▶ [Work order] Copy the lines of every item below precisely as they stand, without altering, omitting, or adding anything.

[Entries drawn from a collection]
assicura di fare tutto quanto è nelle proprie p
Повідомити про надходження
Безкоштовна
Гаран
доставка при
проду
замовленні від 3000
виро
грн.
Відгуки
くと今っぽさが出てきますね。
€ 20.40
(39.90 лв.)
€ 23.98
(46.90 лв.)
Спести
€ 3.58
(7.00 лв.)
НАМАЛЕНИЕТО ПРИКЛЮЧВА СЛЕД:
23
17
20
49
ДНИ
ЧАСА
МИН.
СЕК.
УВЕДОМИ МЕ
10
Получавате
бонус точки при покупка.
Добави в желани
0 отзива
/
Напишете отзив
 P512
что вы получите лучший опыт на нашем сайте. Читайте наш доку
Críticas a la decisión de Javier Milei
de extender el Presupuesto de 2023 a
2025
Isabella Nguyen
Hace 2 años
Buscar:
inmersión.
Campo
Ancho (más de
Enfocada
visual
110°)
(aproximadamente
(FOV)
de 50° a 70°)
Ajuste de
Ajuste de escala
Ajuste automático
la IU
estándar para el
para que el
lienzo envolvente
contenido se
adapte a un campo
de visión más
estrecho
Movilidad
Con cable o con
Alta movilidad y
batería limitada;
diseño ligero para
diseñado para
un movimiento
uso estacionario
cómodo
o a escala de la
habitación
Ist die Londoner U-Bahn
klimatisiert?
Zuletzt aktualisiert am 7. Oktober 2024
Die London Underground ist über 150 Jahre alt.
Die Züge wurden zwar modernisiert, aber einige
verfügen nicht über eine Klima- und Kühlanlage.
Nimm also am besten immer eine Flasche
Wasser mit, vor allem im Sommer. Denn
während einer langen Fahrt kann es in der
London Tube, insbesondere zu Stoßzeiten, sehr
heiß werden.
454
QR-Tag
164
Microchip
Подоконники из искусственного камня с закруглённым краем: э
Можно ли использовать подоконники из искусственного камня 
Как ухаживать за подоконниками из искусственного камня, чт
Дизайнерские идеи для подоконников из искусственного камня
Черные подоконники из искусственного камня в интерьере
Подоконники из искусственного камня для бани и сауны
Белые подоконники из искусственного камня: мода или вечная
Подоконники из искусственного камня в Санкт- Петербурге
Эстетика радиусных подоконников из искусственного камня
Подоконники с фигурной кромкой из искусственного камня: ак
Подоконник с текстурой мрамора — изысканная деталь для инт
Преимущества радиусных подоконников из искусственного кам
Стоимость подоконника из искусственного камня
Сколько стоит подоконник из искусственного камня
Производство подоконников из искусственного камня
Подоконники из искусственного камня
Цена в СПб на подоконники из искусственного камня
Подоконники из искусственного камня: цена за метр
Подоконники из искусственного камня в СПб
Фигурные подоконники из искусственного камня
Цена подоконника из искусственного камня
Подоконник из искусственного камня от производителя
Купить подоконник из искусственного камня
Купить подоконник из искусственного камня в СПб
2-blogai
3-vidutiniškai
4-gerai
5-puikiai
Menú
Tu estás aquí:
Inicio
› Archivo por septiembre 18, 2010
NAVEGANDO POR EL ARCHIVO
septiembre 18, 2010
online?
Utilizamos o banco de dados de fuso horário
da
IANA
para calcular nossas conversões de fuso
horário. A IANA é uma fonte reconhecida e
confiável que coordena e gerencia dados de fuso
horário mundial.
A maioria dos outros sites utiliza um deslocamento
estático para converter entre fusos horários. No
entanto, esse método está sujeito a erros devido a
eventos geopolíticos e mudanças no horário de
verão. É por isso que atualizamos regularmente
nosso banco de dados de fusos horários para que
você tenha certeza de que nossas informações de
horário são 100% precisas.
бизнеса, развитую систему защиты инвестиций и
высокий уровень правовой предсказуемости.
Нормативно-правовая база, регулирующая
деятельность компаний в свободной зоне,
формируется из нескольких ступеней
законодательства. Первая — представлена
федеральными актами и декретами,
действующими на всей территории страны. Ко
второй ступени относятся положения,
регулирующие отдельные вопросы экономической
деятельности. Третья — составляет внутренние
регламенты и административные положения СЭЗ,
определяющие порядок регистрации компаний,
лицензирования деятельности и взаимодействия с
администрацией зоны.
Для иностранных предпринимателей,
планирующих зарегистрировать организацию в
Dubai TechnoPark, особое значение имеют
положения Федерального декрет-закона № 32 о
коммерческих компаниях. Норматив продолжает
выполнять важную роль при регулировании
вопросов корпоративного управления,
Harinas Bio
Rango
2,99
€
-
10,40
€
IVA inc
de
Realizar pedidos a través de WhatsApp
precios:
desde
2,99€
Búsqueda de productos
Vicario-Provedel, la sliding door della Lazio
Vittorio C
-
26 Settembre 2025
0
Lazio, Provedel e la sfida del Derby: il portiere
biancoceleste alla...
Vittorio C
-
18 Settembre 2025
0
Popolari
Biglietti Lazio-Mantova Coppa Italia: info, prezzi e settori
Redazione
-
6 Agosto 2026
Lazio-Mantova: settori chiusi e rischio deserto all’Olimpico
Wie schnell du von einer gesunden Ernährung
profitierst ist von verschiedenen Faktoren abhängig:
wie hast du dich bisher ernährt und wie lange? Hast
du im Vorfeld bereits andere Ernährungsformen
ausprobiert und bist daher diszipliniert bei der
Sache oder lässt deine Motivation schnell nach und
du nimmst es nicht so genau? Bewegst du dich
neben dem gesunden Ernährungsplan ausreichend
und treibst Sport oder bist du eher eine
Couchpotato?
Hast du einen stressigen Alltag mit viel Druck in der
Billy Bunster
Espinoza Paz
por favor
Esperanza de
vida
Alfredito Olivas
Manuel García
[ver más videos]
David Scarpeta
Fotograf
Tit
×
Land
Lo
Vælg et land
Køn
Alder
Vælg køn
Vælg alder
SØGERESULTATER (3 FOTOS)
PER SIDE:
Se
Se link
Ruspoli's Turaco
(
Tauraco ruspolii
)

▶ [Task result]
assicura di fare tutto quanto è nelle proprie p
Повідомити про надходження
Безкоштовна
Гаран
доставка при
проду
замовленні від 3000
виро
грн.
Відгуки
くと今っぽさが出てきますね。
€ 20.40
(39.90 лв.)
€ 23.98
(46.90 лв.)
Спести
€ 3.58
(7.00 лв.)
НАМАЛЕНИЕТО ПРИКЛЮЧВА СЛЕД:
23
17
20
49
ДНИ
ЧАСА
МИН.
СЕК.
УВЕДОМИ МЕ
10
Получавате
бонус точки при покупка.
Добави в желани
0 отзива
/
Напишете отзив
 P512
что вы получите лучший опыт на нашем сайте. Читайте наш доку
Críticas a la decisión de Javier Milei
de extender el Presupuesto de 2023 a
2025
Isabella Nguyen
Hace 2 años
Buscar:
inmersión.
Campo
Ancho (más de
Enfocada
visual
110°)
(aproximadamente
(FOV)
de 50° a 70°)
Ajuste de
Ajuste de escala
Ajuste automático
la IU
estándar para el
para que el
lienzo envolvente
contenido se
adapte a un campo
de visión más
estrecho
Movilidad
Con cable o con
Alta movilidad y
batería limitada;
diseño ligero para
diseñado para
un movimiento
uso estacionario
cómodo
o a escala de la
habitación
Ist die Londoner U-Bahn
klimatisiert?
Zuletzt aktualisiert am 7. Oktober 2024
Die London Underground ist über 150 Jahre alt.
Die Züge wurden zwar modernisiert, aber einige
verfügen nicht über eine Klima- und Kühlanlage.
Nimm also am besten immer eine Flasche
Wasser mit, vor allem im Sommer. Denn
während einer langen Fahrt kann es in der
London Tube, insbesondere zu Stoßzeiten, sehr
heiß werden.
454
QR-Tag
164
Microchip
Подоконники из искусственного камня с закруглённым краем: э
Можно ли использовать подоконники из искусственного камня 
Как ухаживать за подоконниками из искусственного камня, чт
Дизайнерские идеи для подоконников из искусственного камня
Черные подоконники из искусственного камня в интерьере
Подоконники из искусственного камня для бани и сауны
Белые подоконники из искусственного камня: мода или вечная
Подоконники из искусственного камня в Санкт- Петербурге
Эстетика радиусных подоконников из искусственного камня
Подоконники с фигурной кромкой из искусственного камня: ак
Подоконник с текстурой мрамора — изысканная деталь для инт
Преимущества радиусных подоконников из искусственного кам
Стоимость подоконника из искусственного камня
Сколько стоит подоконник из искусственного камня
Производство подоконников из искусственного камня
Подоконники из искусственного камня
Цена в СПб на подоконники из искусственного камня
Подоконники из искусственного камня: цена за метр
Подоконники из искусственного камня в СПб
Фигурные подоконники из искусственного камня
Цена подоконника из искусственного камня
Подоконник из искусственного камня от производителя
Купить подоконник из искусственного камня
Купить подоконник из искусственного камня в СПб
2-blogai
3-vidutiniškai
4-gerai
5-puikiai
Menú
Tu estás aquí:
Inicio
› Archivo por septiembre 18, 2010
NAVEGANDO POR EL ARCHIVO
septiembre 18, 2010
online?
Utilizamos o banco de dados de fuso horário
da
IANA
para calcular nossas conversões de fuso
horário. A IANA é uma fonte reconhecida e
confiável que coordena e gerencia dados de fuso
horário mundial.
A maioria dos outros sites utiliza um deslocamento
estático para converter entre fusos horários. No
entanto, esse método está sujeito a erros devido a
eventos geopolíticos e mudanças no horário de
verão. É por isso que atualizamos regularmente
nosso banco de dados de fusos horários para que
você tenha certeza de que nossas informações de
horário são 100% precisas.
бизнеса, развитую систему защиты инвестиций и
высокий уровень правовой предсказуемости.
Нормативно-правовая база, регулирующая
деятельность компаний в свободной зоне,
формируется из нескольких ступеней
законодательства. Первая — представлена
федеральными актами и декретами,
действующими на всей территории страны. Ко
второй ступени относятся положения,
регулирующие отдельные вопросы экономической
деятельности. Третья — составляет внутренние
регламенты и административные положения СЭЗ,
определяющие порядок регистрации компаний,
лицензирования деятельности и взаимодействия с
администрацией зоны.
Для иностранных предпринимателей,
планирующих зарегистрировать организацию в
Dubai TechnoPark, особое значение имеют
положения Федерального декрет-закона № 32 о
коммерческих компаниях. Норматив продолжает
выполнять важную роль при регулировании
вопросов корпоративного управления,
Harinas Bio
Rango
2,99
€
-
10,40
€
IVA inc
de
Realizar pedidos a través de WhatsApp
precios:
desde
2,99€
Búsqueda de productos
Vicario-Provedel, la sliding door della Lazio
Vittorio C
-
26 Settembre 2025
0
Lazio, Provedel e la sfida del Derby: il portiere
biancoceleste alla...
Vittorio C
-
18 Settembre 2025
0
Popolari
Biglietti Lazio-Mantova Coppa Italia: info, prezzi e settori
Redazione
-
6 Agosto 2026
Lazio-Mantova: settori chiusi e rischio deserto all’Olimpico
Wie schnell du von einer gesunden Ernährung
profitierst ist von verschiedenen Faktoren abhängig:
wie hast du dich bisher ernährt und wie lange? Hast
du im Vorfeld bereits andere Ernährungsformen
ausprobiert und bist daher diszipliniert bei der
Sache oder lässt deine Motivation schnell nach und
du nimmst es nicht so genau? Bewegst du dich
neben dem gesunden Ernährungsplan ausreichend
und treibst Sport oder bist du eher eine
Couchpotato?
Hast du einen stressigen Alltag mit viel Druck in der
Billy Bunster
Espinoza Paz
por favor
Esperanza de
vida
Alfredito Olivas
Manuel García
[ver más videos]
David Scarpeta
Fotograf
Tit
×
Land
Lo
Vælg et land
Køn
Alder
Vælg køn
Vælg alder
SØGERESULTATER (3 FOTOS)
PER SIDE:
Se
Se link
Ruspoli's Turaco
(
Tauraco ruspolii
)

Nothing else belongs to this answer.